Instructions to follow =>
Continue the sermon on the transfiguration, picking up right after its final sentence.

Source passage =>
○ ○ ○ ○
He was there every day in the ICU for weeks and weeks standing next to his wife’s bed. Patients weren’t usually in the ICU for weeks and weeks. And if they were, it was rare to see the same family member there in vigil day after day, hour after hour, standing. He wasn’t young. But he refused a chair. He wanted to be able to see her face, to brush her long hair, hold her manicured hands. From my perspective informed by her nurses, she was just barely lingering on this side of eternity. Tubes in all kinds of places kept her alive. But he didn’t care. He saw her in their youth, dancing with him, he told me. He saw her as a mother of their young children, playing. Her hospital gown may as well have been an evening gown, in his eyes. She was his gorgeous everything. Her whole being was transfigured, dazzling, to him.
She was in her twenties. She wanted to marry her fiancé. She wanted to drive back to Mexico, her home, from New York. The medical team was losing their minds. They were convinced she didn’t understand how sick she was, that she might not make it alive through such a long drive. I was supposed to talk to her about it as a chaplain. Clearly, I was the hail Mary attempt. As I sat with her, it was obvious that stage 4 stomach cancer had done nothing to impair her judgment. If anything, she was more clear-hearted and clear-minded than anyone else around her. She knew she was dying. And quickly. She just wanted to live while she was alive. The next day, against medical advice, she left to go live every last minute she had. Her life itself, with so little time left, was transfigured into something shining bright and not to be missed, stuck in a hospital bed far from home.
Today is transfiguration Sunday. It’s the day we tell the story of Jesus being transfigured on the mountaintop. Transfiguration is a weird word we don’t really use today. One translation I found says that being transfigured meant Jesus was revealed as “resplendent with a divine brightness.” I love that image. It makes me want to wear sequins or glitter so I can be resplendent too, shining with the sparkle of God.
But in all seriousness, the transfiguration is perhaps best understood as a story about the unique wisdom of grief to help us see the Divine through the ordinary around us. The writer of this Gospel was probably writing about 50 years after Jesus died, a part of a community trying earnestly and desperately to make sense of their encounters with a spiritual teacher and prophet like no other they had had. There was the grief over his traumatic execution by the state. And also, there was the grief in the wake the destruction of their temple, their holy home, and the war with Rome and chaos that had erupted among different factions of their religious community. In the haze of all that pain, Matthew remembers Jesus and grieves.
○ ○ ○ ○
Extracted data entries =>
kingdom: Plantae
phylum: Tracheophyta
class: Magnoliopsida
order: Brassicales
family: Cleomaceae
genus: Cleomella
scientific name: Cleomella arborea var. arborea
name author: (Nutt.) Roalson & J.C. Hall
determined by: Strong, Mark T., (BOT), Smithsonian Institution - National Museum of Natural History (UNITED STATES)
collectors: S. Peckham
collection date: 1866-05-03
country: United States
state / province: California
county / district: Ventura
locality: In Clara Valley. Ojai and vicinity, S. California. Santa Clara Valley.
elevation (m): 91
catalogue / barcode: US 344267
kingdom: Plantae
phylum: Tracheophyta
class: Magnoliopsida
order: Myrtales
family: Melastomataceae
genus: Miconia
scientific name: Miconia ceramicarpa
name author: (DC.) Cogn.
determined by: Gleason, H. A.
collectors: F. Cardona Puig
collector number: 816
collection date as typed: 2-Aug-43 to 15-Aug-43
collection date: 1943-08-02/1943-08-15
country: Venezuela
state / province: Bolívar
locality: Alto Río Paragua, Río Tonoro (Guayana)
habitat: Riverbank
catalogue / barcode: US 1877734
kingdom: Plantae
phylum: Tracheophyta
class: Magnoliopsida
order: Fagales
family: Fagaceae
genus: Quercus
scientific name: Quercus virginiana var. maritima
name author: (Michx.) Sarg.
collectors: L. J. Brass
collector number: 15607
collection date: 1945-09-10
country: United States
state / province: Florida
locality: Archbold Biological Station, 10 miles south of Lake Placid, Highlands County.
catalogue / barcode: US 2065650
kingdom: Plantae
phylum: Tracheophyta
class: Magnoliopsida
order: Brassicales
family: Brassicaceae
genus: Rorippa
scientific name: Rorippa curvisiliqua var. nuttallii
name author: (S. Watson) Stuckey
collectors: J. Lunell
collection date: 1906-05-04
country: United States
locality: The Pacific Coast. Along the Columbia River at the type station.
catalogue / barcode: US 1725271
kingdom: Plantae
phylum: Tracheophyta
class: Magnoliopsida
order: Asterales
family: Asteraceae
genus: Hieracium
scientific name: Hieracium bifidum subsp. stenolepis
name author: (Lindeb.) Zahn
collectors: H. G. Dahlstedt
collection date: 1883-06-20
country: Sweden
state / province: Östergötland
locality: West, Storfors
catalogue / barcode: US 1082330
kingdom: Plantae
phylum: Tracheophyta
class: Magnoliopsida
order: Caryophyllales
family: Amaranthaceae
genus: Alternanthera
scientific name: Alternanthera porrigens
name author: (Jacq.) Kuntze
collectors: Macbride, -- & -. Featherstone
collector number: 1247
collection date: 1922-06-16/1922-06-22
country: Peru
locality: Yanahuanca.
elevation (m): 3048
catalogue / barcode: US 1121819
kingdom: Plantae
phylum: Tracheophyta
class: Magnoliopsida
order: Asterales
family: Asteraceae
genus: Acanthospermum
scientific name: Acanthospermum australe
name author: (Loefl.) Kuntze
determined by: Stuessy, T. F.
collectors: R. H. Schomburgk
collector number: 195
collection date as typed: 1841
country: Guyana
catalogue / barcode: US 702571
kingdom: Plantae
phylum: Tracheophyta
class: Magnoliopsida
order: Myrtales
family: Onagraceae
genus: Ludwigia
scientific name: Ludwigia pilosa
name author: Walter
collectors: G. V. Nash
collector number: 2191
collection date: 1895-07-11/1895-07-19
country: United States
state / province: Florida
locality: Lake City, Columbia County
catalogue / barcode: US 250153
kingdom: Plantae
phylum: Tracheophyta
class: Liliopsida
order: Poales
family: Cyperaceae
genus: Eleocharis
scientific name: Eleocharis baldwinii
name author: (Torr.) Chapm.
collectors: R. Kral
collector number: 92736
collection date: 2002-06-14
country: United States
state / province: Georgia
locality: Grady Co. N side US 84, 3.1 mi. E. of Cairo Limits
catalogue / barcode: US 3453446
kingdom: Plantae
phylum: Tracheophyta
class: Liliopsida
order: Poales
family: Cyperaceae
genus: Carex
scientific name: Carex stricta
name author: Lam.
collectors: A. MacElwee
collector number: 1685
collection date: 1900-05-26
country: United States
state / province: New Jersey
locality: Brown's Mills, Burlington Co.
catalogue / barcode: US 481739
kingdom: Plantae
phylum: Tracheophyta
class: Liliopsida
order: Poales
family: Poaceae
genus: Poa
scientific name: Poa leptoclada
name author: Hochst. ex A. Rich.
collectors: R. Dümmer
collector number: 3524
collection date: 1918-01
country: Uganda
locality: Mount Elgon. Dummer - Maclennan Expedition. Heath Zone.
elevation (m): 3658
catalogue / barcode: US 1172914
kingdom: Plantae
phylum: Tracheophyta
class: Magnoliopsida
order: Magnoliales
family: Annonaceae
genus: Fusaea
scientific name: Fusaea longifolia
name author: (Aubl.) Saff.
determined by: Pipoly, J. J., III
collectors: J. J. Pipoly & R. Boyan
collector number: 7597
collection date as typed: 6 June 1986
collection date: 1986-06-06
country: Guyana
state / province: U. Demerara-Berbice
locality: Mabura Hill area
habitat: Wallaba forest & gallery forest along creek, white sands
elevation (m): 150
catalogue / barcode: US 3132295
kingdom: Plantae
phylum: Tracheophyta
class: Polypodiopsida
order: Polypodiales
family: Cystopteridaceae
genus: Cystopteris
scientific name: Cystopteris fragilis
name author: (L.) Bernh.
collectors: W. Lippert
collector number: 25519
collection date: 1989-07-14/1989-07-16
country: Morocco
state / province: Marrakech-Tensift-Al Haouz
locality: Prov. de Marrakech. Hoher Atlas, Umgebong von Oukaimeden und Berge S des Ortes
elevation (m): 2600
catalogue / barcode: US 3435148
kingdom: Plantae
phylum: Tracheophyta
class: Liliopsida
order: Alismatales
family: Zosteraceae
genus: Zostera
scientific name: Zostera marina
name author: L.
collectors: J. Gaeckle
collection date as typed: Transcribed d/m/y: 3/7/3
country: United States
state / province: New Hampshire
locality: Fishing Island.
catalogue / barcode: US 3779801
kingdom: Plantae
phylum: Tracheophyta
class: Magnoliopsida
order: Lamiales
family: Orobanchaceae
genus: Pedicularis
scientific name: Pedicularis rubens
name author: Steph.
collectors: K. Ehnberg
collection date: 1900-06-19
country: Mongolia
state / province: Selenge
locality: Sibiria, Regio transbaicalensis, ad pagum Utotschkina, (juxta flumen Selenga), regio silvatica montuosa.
○ ○ ○ ○
Task response =>
And just like the rest of us remembering and steeped in grief and trying to make meaning of what is happening around us, what do we remember when we need comfort? We remember the moments of each other’s resplendence with divine brightness. We remember with fondness even the complaints about that tuna fish sandwich. We see not just the horrors of a body in medical crisis littered with hospital tubes, but the divine life that lived inside that body for decades of dancing and play and family-making. In grief, sometimes even life itself is transfigured so we want to live every scarce and dazzling minute of something as mundane as a long road trip.
I don’t mean to romanticize grief, here. Some forms and moments of grief are so intensely painful we can barely breathe, let alone experience the Divine – sometimes for long periods of time. And also, I want to honor grief’s gifts. The edges of life, when we are aware of its finitude, can give us glimpses of Divine brightness like no other times. They are the unwanted mountaintop moments of our lives. And in time, they might also become profound teachers that help us develop spiritual capacities the world desperately needs.
“Our calling is … to develop a capacity to see beyond common sense and ordinary sight. To see the world’s suffering unflinchingly, exactly as it is, and to see God already working right there a someday resurrection,” says Rev. Mary Luti. “And this means we must learn to pray and to pray contemplatively, to re-calibrate the eyes of the heart by gazing on God.”
The edges of life have a habit re-calibrating the eyes of our hearts, teaching us to see God’s resplendence through the suffering of life. May we have the courage to live that gift not just at the extraordinary edges, but in the daily centers of our lives. May we practice noticing glory, noticing resurrection brewing, noticing sparkling transfiguration every day. And if we need some help, may we draw on our own memories of the saints of our lives, those who live on the other side of eternity but whose memory helps us see with our hearts, to see the holy.
Who is it for you? Whose crankiness in life makes your smile in missing now? Whose singing or dancing or laughing echoes in your heart now, years later? Whose smell lingers on clothes in your basement, reminding you of a home you haven’t been to lately? May they transfigure your vision of your life today.
And by the way, hospital rumor had a week later that she made it to Mexico.
Amen.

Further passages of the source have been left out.